The process of inventory valuation helps determine the value at which we will record the inventories in the final accounting statements of the company. The correct inventory valuation is essential to have a fair representation of the company’s finances.
What is inventory valuation and why is it important?
Inventory valuation is done at the end of every financial year to calculate the cost of goods sold and the cost of the unsold inventory. This is crucial as the excess or shortage of inventory affects the production and profitability of a business.
What is inventory revaluation?
Inventory revaluation is the adjustment of the costs of inventory to reflect changes in the recorded cost. These changes may be due to exchange rate movements, disrupted supply chains, obsolescence, damage or spoilage.
What are the four methods of inventory valuation?
Below, we break down the four most common methods, and the pros and cons of each.
- WAC (weighted average cost) The WAC method of inventory valuation uses a weighted average to determine the amount that goes into COGS and inventory.
- Specific identification method.
- FIFO (first-in, first-out)
- LIFO (last-in, first-out)
How is inventory valuation calculated?
Inventory values can be calculated by multiplying the number of items on hand with the unit price of the items.
What is the adjusting entry for inventory?
The first adjusting entry clears the inventory account’s beginning balance by debiting income summary and crediting inventory for an amount equal to the beginning inventory balance. The second adjusting entry debits inventory and credits income summary for the value of inventory at the end of the accounting period.
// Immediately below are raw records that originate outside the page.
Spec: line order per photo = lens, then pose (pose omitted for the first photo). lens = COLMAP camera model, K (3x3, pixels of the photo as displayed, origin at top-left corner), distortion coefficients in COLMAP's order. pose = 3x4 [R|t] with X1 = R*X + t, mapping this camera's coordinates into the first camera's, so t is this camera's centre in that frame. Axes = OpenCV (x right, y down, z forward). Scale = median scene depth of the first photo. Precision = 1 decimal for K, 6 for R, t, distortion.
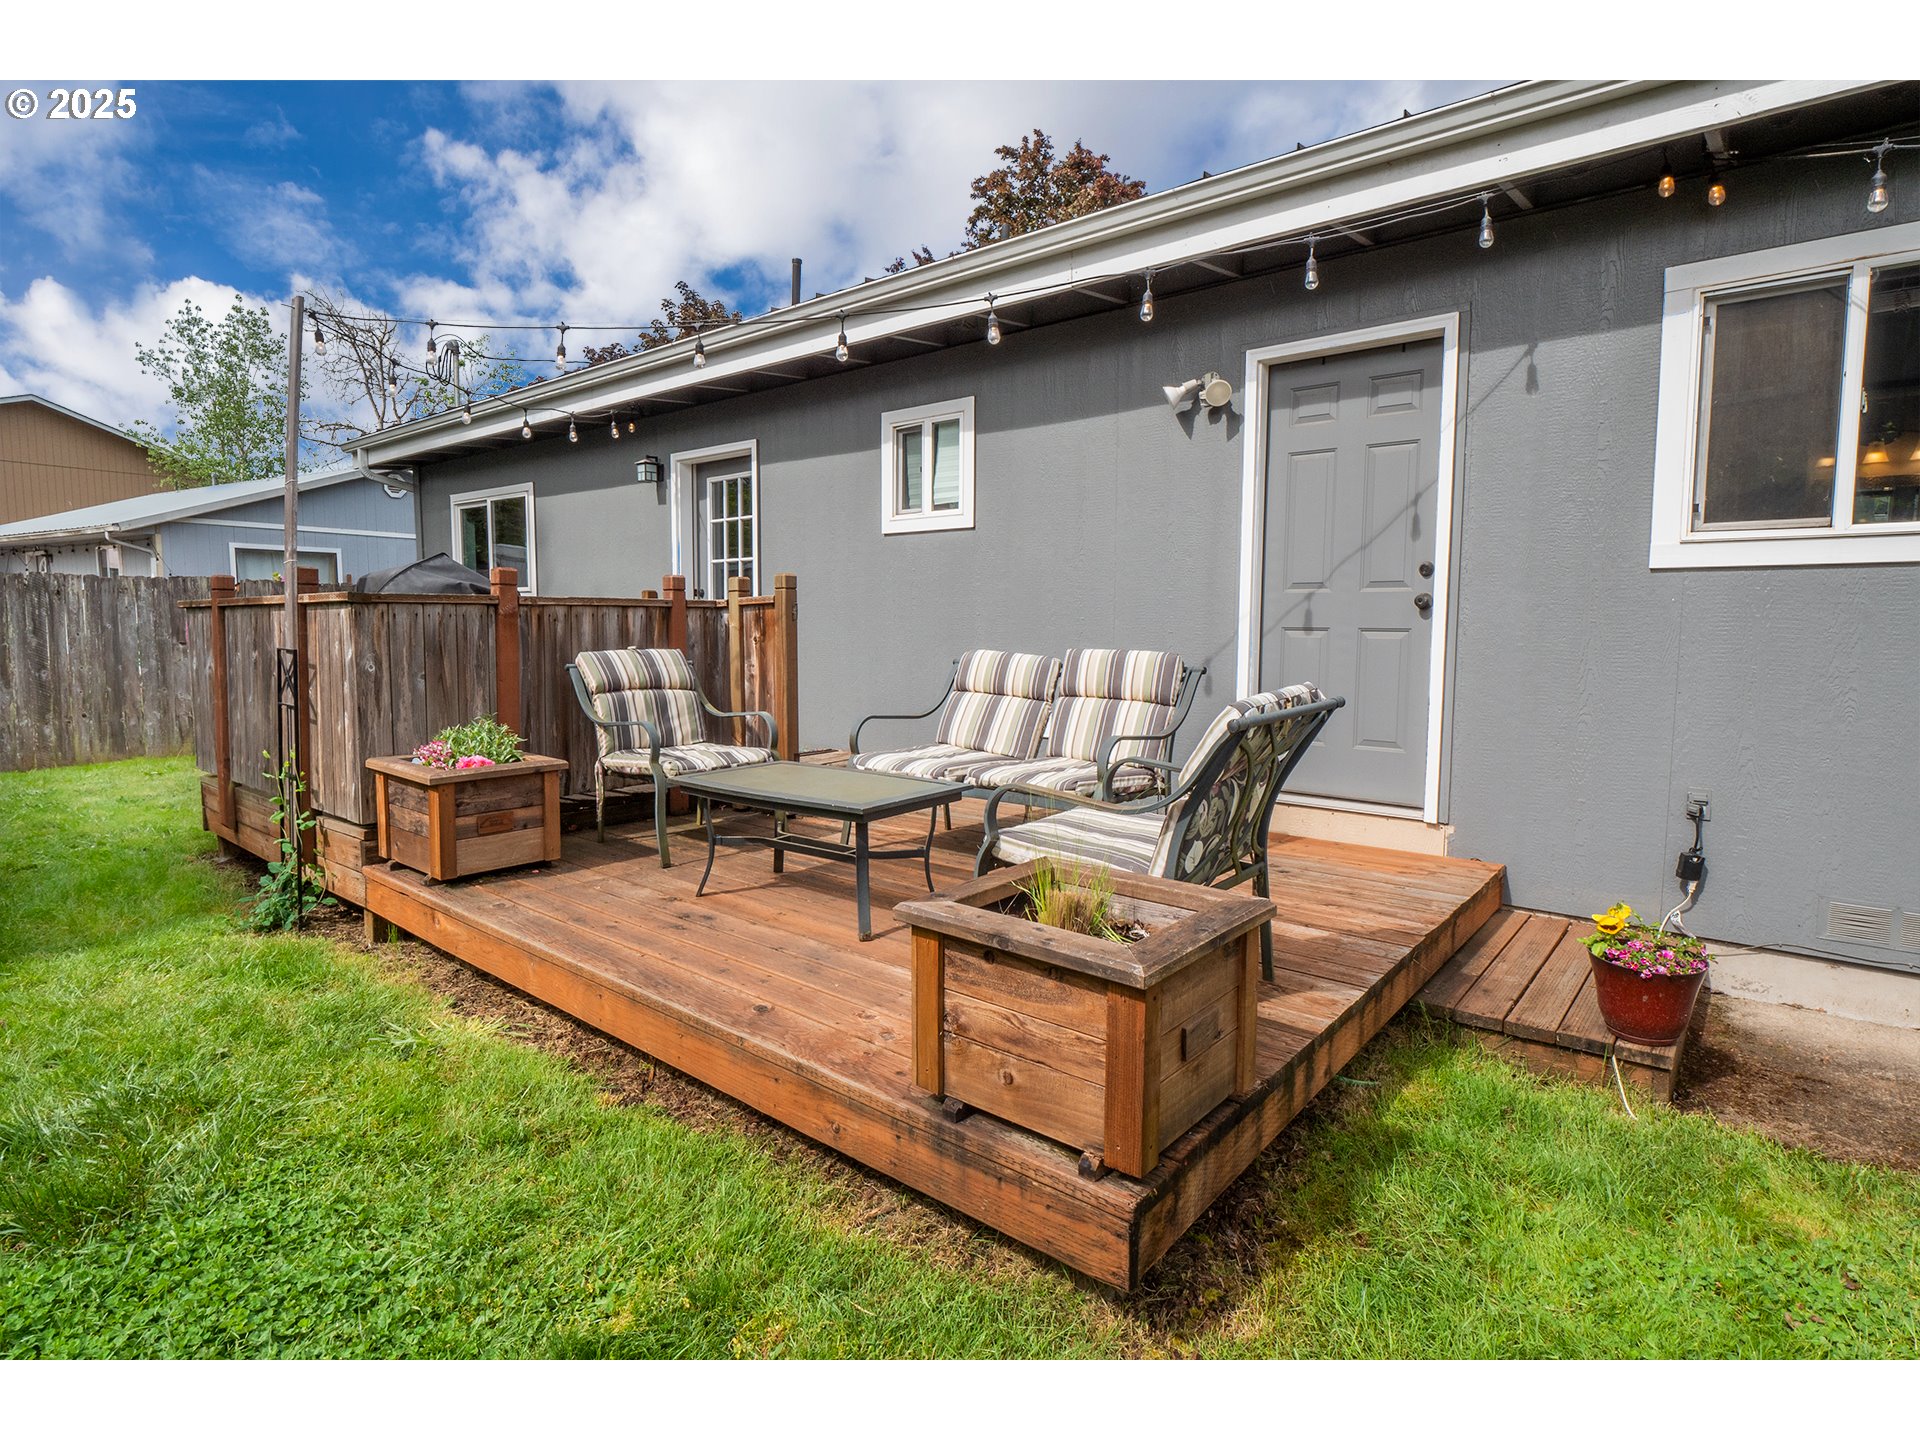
lens RADIAL K [[1018.1, 0, 960.0], [0, 1018.1, 720.0], [0, 0, 1]] dist [0.000086, -0.001869]
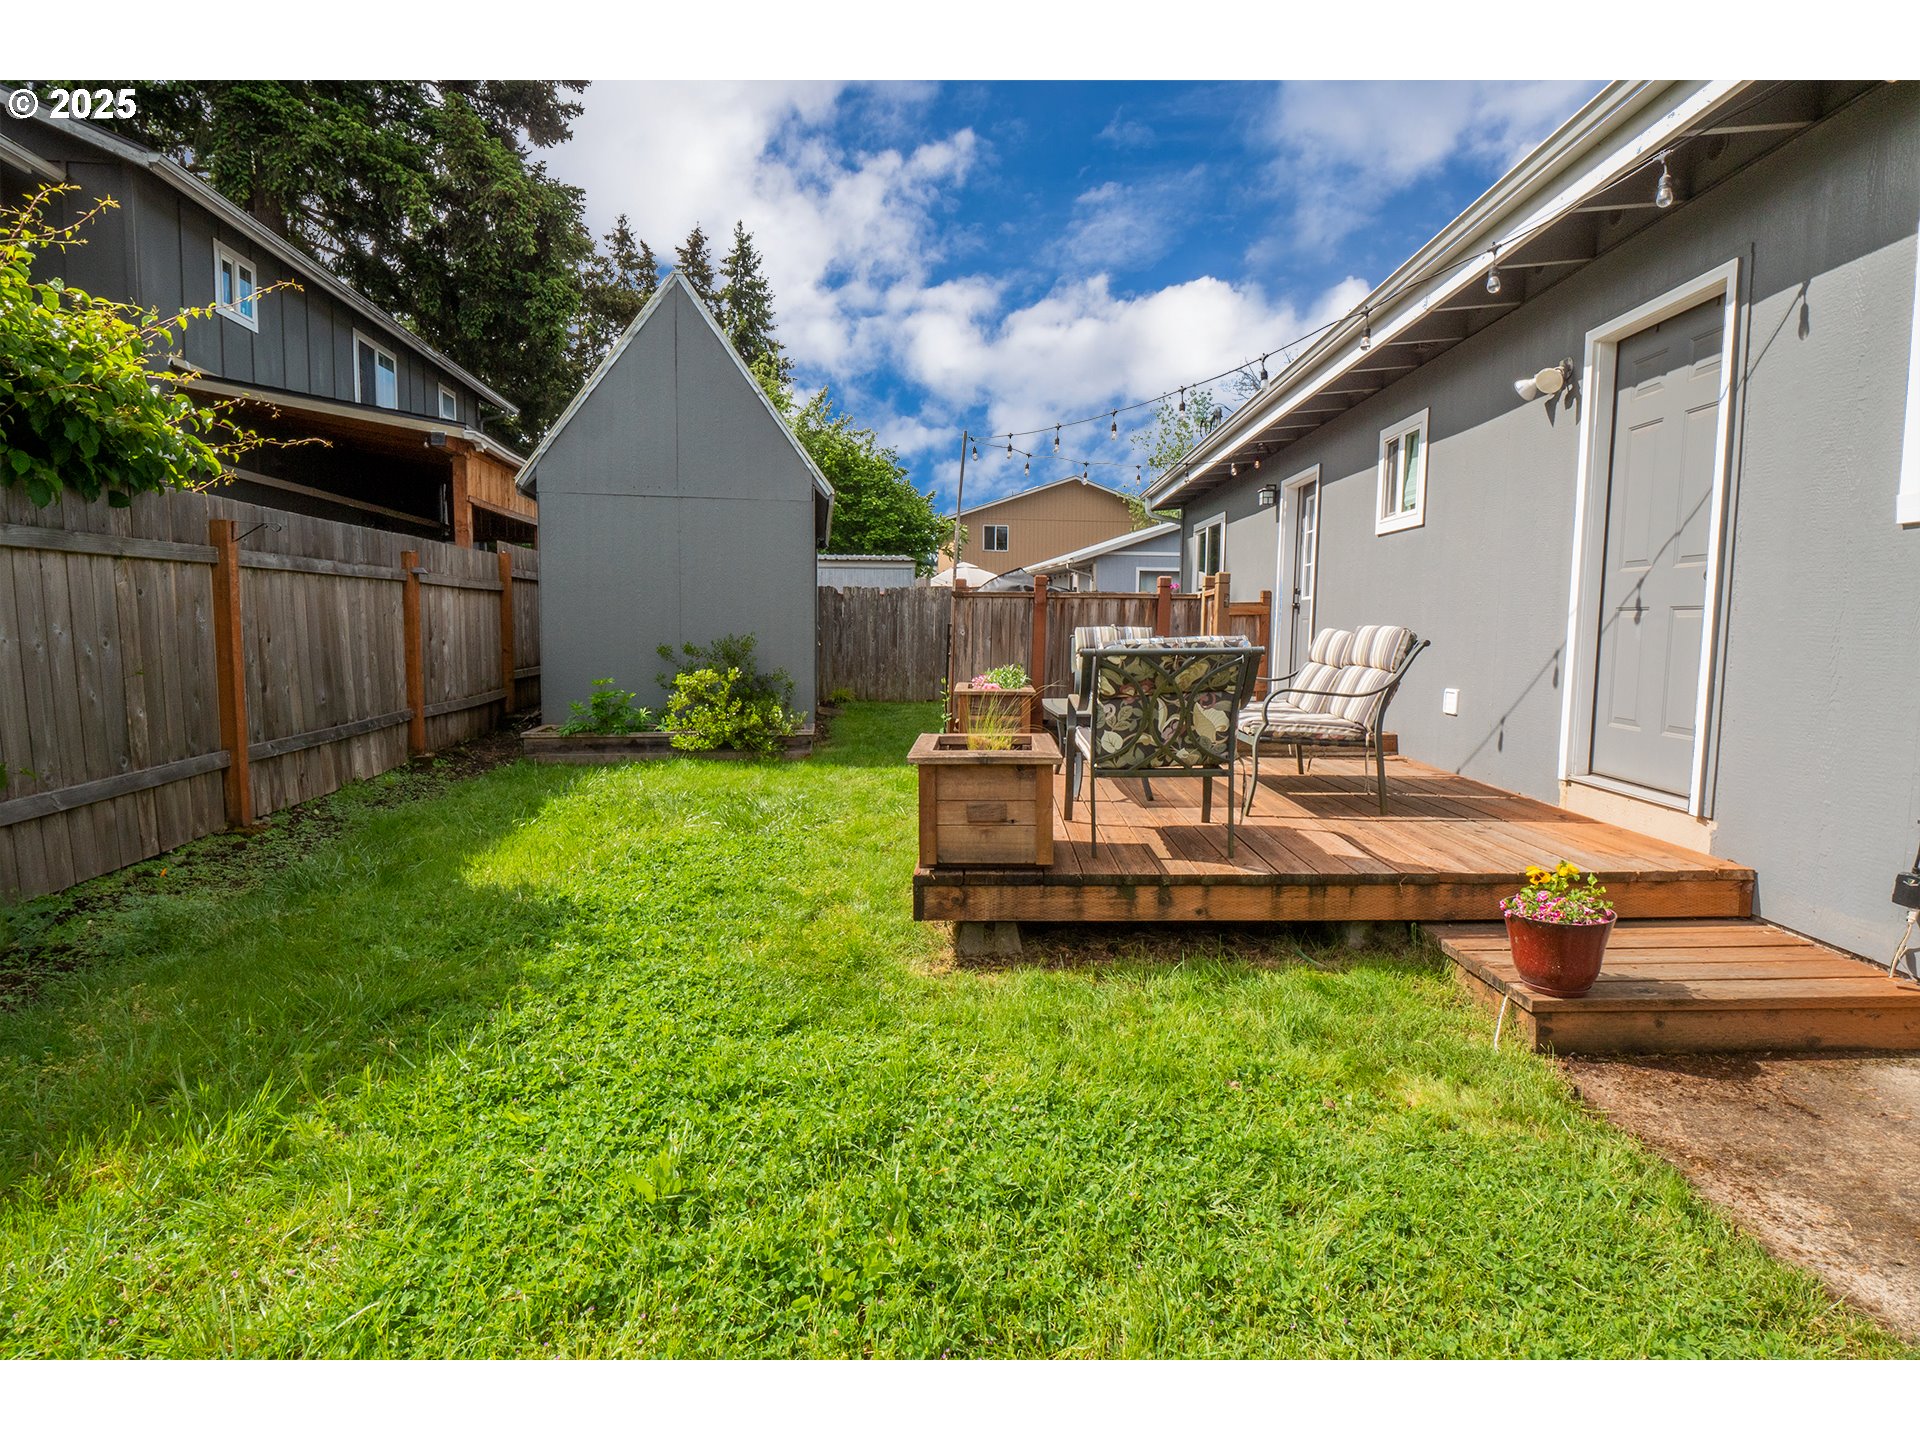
lens RADIAL K [[941.4, 0, 953.1], [0, 941.4, 709.3], [0, 0, 1]] dist [-0.002764, -0.009377]
pose [[0.622004, 0.074263, -0.779484, 0.613267], [-0.084320, 0.996056, 0.027611, 0.033455], [0.778461, 0.048552, 0.625813, -0.046569]]
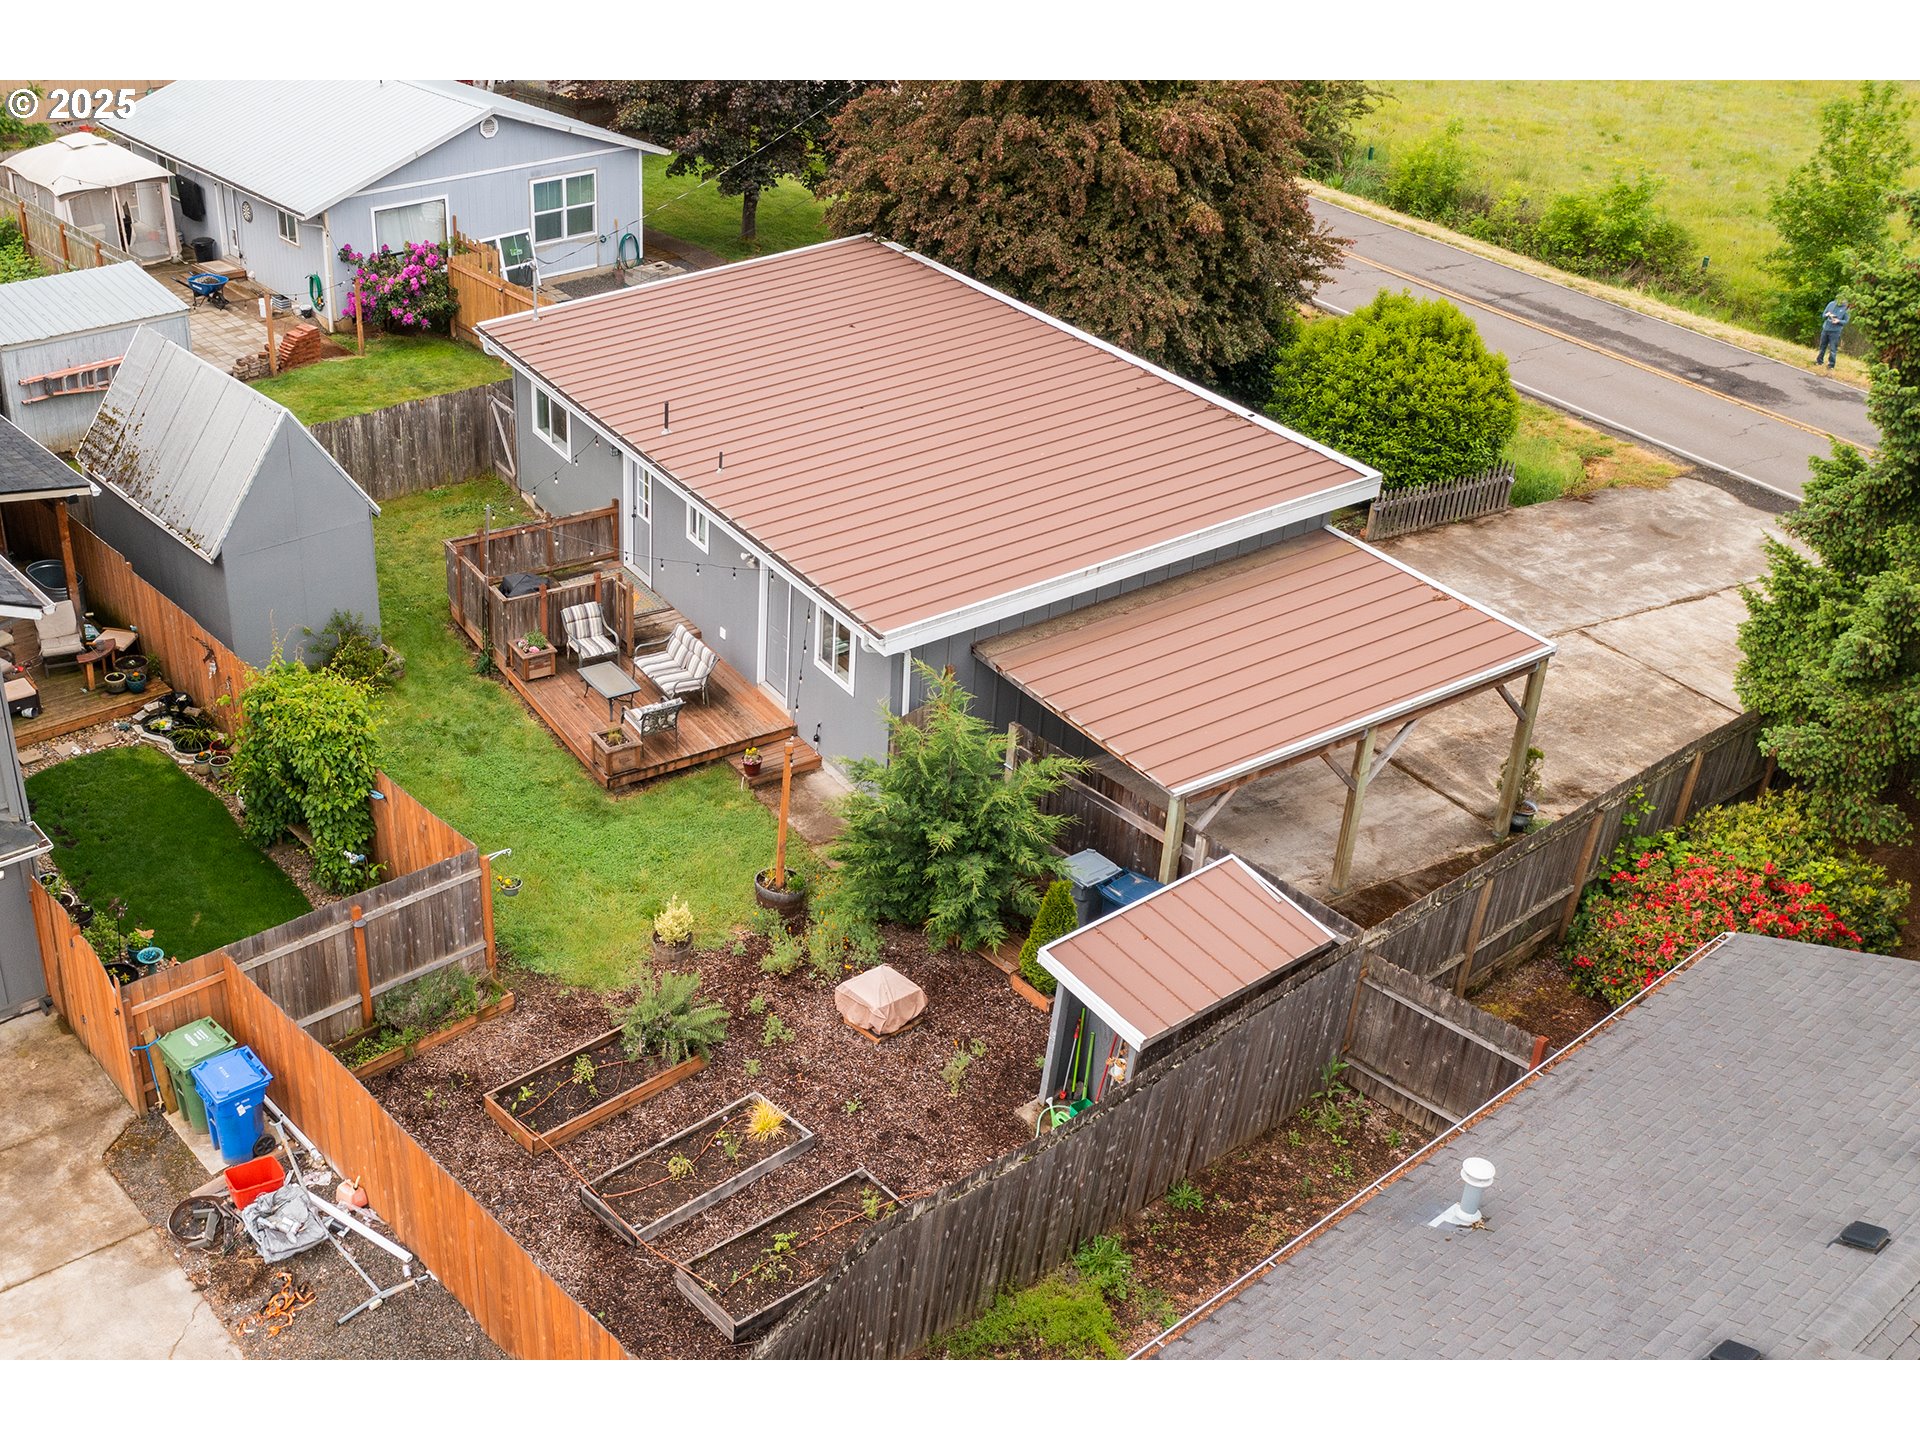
lens RADIAL K [[1917.4, 0, 835.6], [0, 1917.4, 720.6], [0, 0, 1]] dist [-0.016872, -0.009321]
pose [[0.945920, 0.185515, -0.266118, 2.060700], [-0.066745, 0.914091, 0.399980, -2.156101], [0.317458, -0.360587, 0.877039, -4.062903]]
What is included when valuing inventory?
A manufacturer’s inventory valuation will include the costs of production, namely direct materials, direct labor, and manufacturing overhead. Inventory valuation is important in that it affects the cost of goods sold, a significant amount reported on the company’s income statement.
How do you solve inventory problems?
The 9 steps you need to solve your inventory problems
- Define the problem.
- Determine the value for each category.
- Develop auditing and reporting procedures to track the problem.
- Establish inventory problem levels as a standard performance measurement.
- Create a short-term cure.
- Plan and schedule the disposal of problem stock.